2402: Ludwig Börne: politischer Wegweiser für die deutsche Publizistik

Anlässlich der Verleihung des Ludwig-Börne-Preises 2019 an Eva Menasse interviewt Hubert Spiegel (FAZ 25.5.19) den Begründer der Börne-Stiftung, Michael Gotthelf. Der erläutert seine Motive für die Gründung der Stiftung. Er war Journalist bei der FAZ und Banker in New York gewesen. Und er wollte 1993 ein Zeichen setzen gegen den nach der Vereinigung Deutschlands wachsenden Rassismus und Rechtsextremismus insbesondere in Ostdeutschland. Seine Helfer waren der damalige Frankfurter Oberbürgermeister Andreas von Schöler und der Publizist Marcel Reich-Ranicki (1920-2013), der seit Jahrzehnten dominierende Literaturkritiker Deutschlands.
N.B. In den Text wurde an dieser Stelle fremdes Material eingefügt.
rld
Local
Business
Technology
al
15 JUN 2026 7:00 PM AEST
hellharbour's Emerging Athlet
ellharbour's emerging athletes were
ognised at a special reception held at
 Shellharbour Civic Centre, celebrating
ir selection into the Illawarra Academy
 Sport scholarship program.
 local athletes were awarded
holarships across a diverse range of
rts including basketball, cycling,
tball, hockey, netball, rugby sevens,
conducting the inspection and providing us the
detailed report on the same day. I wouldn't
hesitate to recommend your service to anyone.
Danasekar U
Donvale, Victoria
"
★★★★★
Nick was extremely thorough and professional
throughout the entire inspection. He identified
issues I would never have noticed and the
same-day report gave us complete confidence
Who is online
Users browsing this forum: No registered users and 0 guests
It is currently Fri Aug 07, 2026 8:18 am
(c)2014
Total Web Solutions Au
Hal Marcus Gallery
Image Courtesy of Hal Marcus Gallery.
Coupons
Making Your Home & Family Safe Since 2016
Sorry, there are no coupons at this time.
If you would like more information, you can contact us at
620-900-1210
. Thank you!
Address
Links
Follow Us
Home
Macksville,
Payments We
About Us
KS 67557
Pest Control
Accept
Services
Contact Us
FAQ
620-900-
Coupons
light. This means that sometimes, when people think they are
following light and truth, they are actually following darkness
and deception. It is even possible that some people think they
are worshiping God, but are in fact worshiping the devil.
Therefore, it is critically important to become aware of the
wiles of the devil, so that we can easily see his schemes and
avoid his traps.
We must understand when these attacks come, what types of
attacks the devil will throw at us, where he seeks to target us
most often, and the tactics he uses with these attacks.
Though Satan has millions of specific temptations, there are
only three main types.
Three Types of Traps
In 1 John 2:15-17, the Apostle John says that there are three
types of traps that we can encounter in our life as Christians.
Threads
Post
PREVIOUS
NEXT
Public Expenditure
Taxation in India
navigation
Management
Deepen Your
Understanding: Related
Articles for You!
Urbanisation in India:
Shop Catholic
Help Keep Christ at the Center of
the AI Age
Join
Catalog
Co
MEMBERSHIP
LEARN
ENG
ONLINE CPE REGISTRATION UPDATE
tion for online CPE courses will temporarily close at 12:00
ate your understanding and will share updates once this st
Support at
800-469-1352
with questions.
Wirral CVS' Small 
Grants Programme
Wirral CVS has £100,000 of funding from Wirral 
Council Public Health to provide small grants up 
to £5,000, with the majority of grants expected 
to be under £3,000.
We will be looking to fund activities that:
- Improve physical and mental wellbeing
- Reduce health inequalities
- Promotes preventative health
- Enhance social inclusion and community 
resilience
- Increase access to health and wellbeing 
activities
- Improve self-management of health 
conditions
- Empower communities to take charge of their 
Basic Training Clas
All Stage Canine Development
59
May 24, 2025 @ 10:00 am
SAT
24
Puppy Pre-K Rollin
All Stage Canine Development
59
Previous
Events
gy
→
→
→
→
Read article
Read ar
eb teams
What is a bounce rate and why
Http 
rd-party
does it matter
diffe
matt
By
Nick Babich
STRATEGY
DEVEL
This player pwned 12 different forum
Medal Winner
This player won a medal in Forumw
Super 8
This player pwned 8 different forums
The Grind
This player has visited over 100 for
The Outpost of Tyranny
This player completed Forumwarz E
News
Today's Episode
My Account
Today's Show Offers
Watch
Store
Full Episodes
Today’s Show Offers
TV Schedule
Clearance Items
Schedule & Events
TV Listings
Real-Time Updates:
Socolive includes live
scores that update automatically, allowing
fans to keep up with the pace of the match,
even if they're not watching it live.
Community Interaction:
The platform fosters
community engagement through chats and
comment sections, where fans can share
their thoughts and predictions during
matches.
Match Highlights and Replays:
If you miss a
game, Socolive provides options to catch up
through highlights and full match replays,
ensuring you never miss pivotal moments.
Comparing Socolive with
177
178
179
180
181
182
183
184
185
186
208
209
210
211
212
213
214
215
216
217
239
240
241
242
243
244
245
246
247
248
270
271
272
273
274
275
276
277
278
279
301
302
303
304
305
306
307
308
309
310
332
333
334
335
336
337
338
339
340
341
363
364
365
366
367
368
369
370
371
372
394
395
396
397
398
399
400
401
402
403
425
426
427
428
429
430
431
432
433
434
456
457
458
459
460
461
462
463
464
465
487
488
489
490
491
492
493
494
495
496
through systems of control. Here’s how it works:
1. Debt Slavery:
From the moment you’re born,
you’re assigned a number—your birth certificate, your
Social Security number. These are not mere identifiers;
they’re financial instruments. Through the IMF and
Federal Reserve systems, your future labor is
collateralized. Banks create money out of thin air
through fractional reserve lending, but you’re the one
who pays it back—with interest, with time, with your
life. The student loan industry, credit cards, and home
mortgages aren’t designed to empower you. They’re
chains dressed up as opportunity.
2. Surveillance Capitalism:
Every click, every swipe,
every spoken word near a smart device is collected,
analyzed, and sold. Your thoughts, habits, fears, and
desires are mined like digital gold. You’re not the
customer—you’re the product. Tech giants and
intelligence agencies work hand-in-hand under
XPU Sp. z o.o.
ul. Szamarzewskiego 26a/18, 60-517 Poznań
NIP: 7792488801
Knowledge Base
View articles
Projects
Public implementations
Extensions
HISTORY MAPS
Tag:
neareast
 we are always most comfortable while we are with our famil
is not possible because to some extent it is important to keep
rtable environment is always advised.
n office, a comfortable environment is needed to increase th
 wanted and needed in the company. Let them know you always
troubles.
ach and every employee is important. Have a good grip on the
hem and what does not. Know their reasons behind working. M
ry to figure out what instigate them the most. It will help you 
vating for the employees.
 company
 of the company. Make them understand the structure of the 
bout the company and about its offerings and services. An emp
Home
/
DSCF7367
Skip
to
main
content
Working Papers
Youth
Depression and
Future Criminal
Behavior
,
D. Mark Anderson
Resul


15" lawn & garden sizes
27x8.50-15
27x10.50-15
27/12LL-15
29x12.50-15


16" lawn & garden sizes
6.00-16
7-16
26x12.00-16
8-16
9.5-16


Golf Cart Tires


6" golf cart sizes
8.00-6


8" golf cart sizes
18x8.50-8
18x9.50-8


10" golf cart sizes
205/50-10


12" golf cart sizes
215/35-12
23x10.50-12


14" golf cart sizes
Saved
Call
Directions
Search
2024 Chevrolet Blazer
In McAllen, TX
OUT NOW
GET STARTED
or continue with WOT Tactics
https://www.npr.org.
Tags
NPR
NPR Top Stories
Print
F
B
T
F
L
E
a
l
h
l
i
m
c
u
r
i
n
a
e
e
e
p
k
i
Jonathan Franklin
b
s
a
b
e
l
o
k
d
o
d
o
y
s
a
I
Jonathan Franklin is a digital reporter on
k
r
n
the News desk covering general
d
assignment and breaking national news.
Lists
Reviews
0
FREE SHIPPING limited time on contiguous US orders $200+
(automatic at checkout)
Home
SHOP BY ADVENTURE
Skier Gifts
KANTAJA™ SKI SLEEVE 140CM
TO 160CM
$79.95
Im Zentrum stand der noch unmittelbar aus dem Frankfurter Ghetto stammende Ludwig Börne (Juda Löb Baruch) (1786-1837), der erste große deutsche Journalist. Er wurde in die Emigration gezwungen und starb im Pariser Exil. Mit Heinrich Heine (1797-1856) war er lange Zeit eng verbunden. Tatsächlich verkörperten die Beiden völlig verschiedene Seiten der deutschen demokratischen Publizistik. Auf der einen Seite der Schöngeist Heinrich Heine, der 1840, drei Jahre nach Börnes Tod, seine Kampfschrift „Ludwig Börne. Eine Denkschrift“ erscheinen ließ, eine Abrechnung mit Börne. Auf der anderen Seite der realpolitische Kämpfer für Demokratie und Freiheit Ludwig Börne, dem der deutsche Journalismus mehr verdankt, als den meisten bewusst ist. Ich war nur einmal mit meiner Frau zur Verleihung in die Paulskirche geladen. 2007, als Henryk M. Broder den Preis bekam. Laudator war Helmut Markwort.